- Born: July 25, 1946 (age 80) Austin, Texas
- Education: Stanford University
- Awards: Cooley-Mead Award (2004)
- Scientific career
- Fields: Sociology
- Workplaces: University of Washington, Duke University, Stanford University

= Karen Cook (sociologist) =

American sociologist

Karen Schweers Cook (born July 25, 1946, in Austin, Texas) is an American sociologist and the Ray Lyman Wilbur Professor of Sociology at Stanford University.

In 2004 Cook received the Cooley-Mead Award for Distinguished Scholarship from the American Sociological Association. In 2007 Cook was elected as a fellow of the American Association for the Advancement of Science for her work on social exchange theory, social networks and trust.

==Education==
Karen Cook attended Stanford University, and spent two semesters at Harlaxton Manor in the English Midlands as part of the Stanford in Britain program. She received her B.A. with honors (1968), M.A. (1970), and Ph.D. (1973) in Sociology from Stanford.

==Career==
From 1972 to 1995, Cook was a professor of sociology at the University of Washington (UW) in Seattle, Washington.
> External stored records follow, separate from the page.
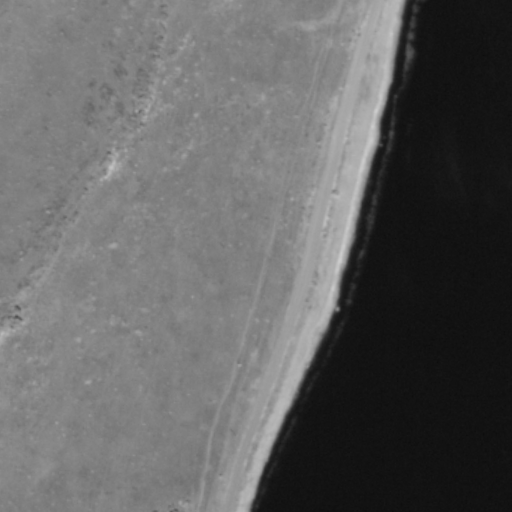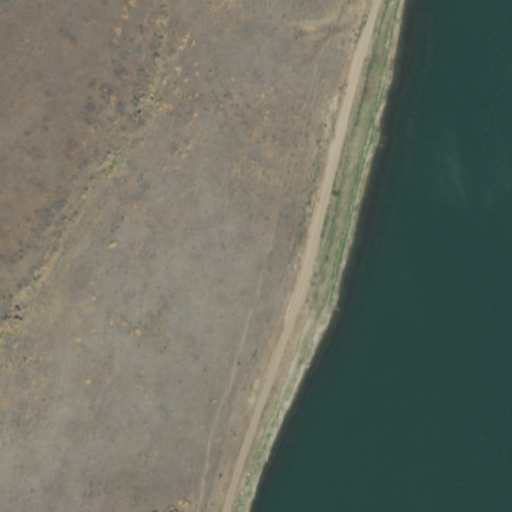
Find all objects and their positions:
road: (285, 256)
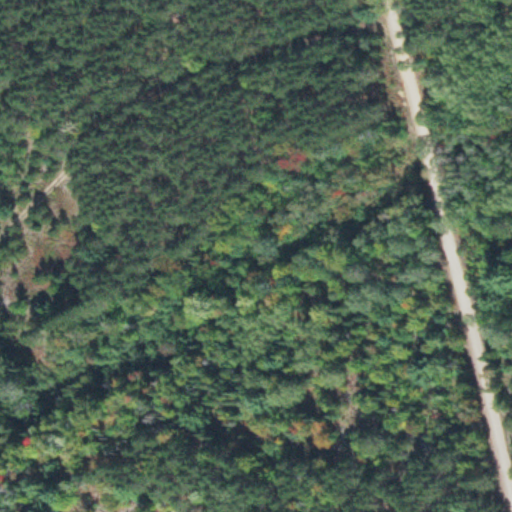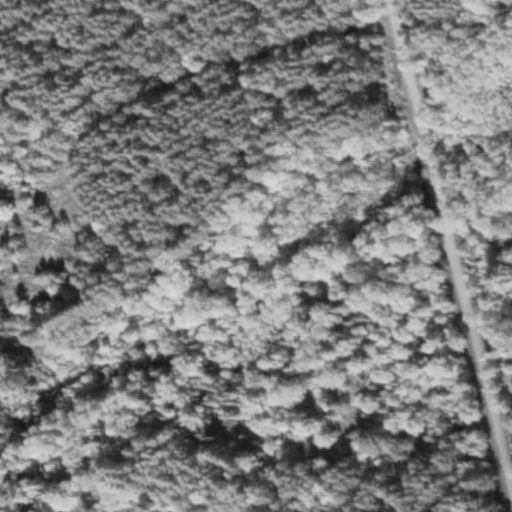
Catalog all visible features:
road: (178, 81)
road: (449, 236)
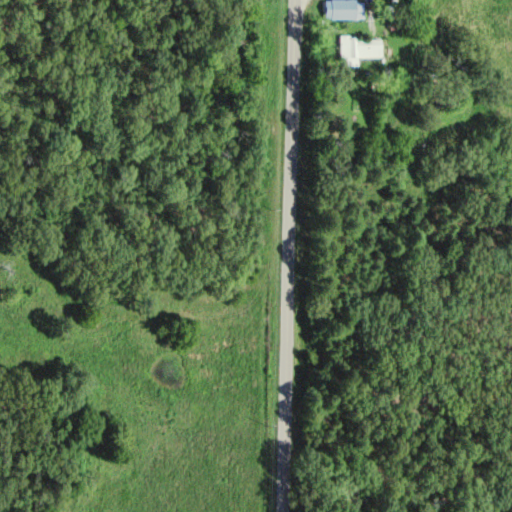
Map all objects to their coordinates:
building: (344, 9)
building: (362, 48)
road: (284, 256)
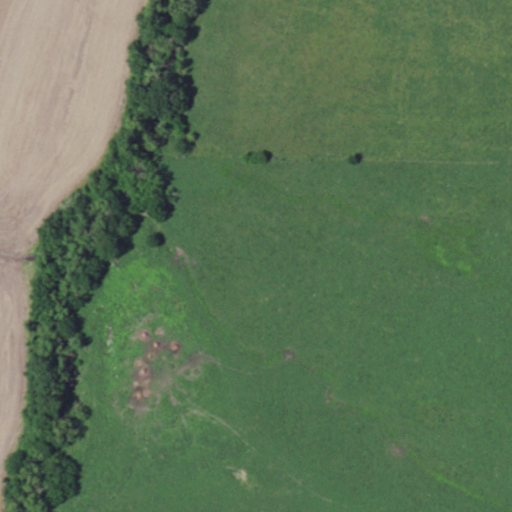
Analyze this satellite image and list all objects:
crop: (46, 144)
She was promoted from acting assistant professor to become a full professor in 1985, and served as chair of the UW sociology department for 1993–1995.
There she collaborated with Richard Marc Emerson and developed the first computer-based laboratory for the study of social exchange.

From 1995 to 1998 Cook was the James B. Duke Professor of Sociology and director of the Laboratory for Social Research at Duke University.
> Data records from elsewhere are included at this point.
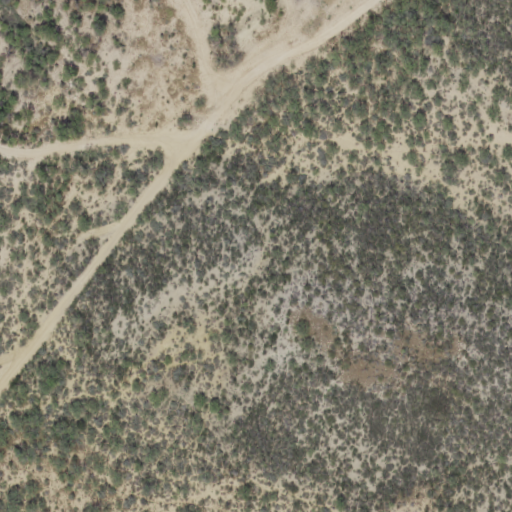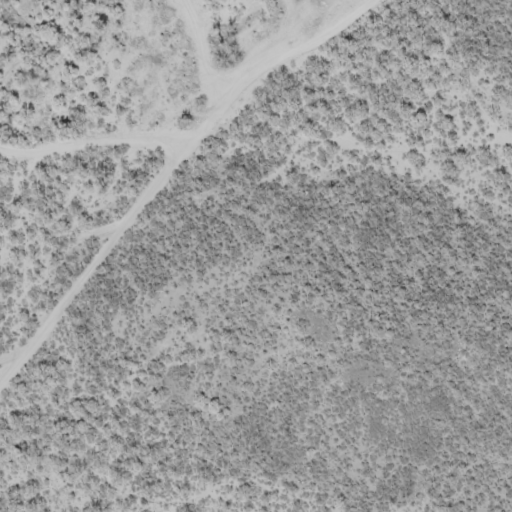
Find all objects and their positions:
road: (388, 4)
road: (381, 10)
road: (136, 212)
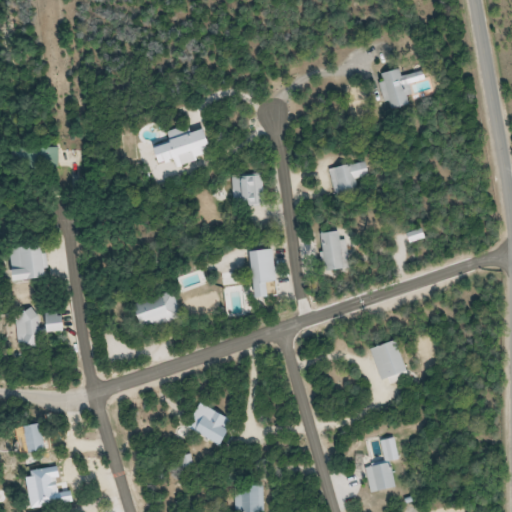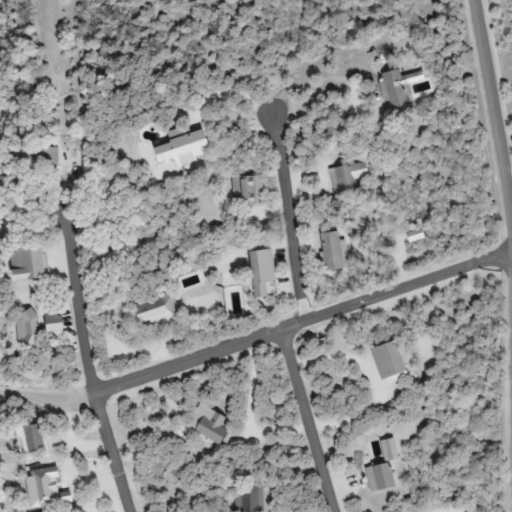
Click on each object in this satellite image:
road: (498, 74)
building: (397, 88)
building: (186, 146)
building: (41, 157)
building: (349, 177)
road: (288, 216)
building: (335, 251)
building: (35, 263)
building: (266, 272)
road: (362, 301)
building: (160, 311)
building: (60, 322)
road: (93, 339)
building: (392, 362)
road: (109, 392)
road: (305, 421)
building: (216, 427)
building: (34, 439)
building: (52, 463)
building: (381, 478)
building: (250, 498)
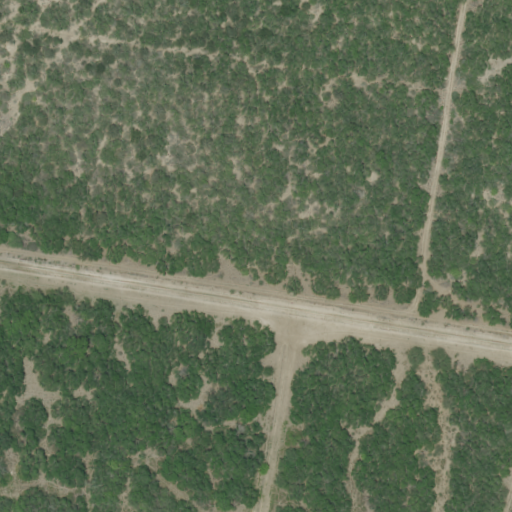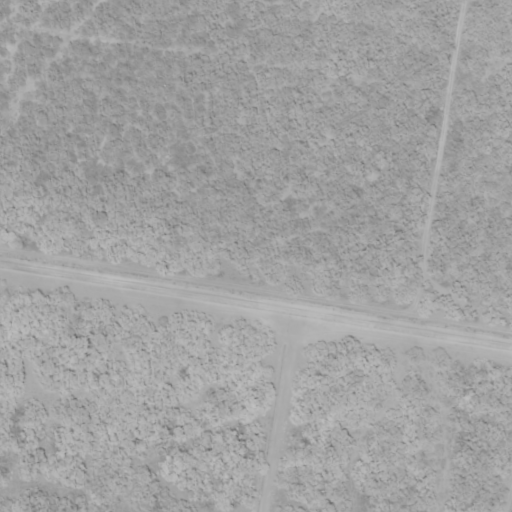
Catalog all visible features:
road: (446, 128)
Cook joined the faculty of Stanford University in 1998 as the Ray Lyman Wilbur Professor of Sociology.
Cook was the founding director of the Institute for Research in the Social Sciences (IRiSS), which was formed at Stanford in 2004.
She also served as senior associate dean for the social sciences from 2001 to 2005, and as chair of the sociology department from 2005 to 2010.
Cook has served in the Stanford University Faculty Senate as a senator (2005–2007), a member of the senate steering committee (2006–2008) and as chair of the senate (2008–2009).
In 2010 Cook was appointed as the vice provost for faculty development and diversity (VPFDD) at Stanford, serving in the role until September 30, 2019.

Cook has been elected to the American Academy of Arts and Sciences (1996), the American Association for the Advancement of Science (2007), and the National Academy of Sciences (2007).
She was elected to the American Philosophical Society in 2018.

Cook is a past president of the Pacific Sociological Association (1990–1991) and a former vice president of the International Institute of Sociology (1992–1993) and the American Sociological Association (1994–1995).
She was named to the Russell Sage Foundation Board of Trustees in 2012.

She has edited or co-edited a number of books in the Russell Sage Foundation Trust Series including
Trust in Society (2001),
Trust and Distrust in Organizations: Emerging Perspectives (2004),
eTrust: Forming Relations in the Online World (2009), and
Whom Can Your Trust? (2009).
She is a co-author of Cooperation without Trust? (2005).
Cook is a co-editor of the Annual Review of Sociology. She is also a co-chair of the Annual Reviews Board of Directors.

Cook received the Cooley-Mead Award for Distinguished Scholarship from the American Sociological Association in 2004.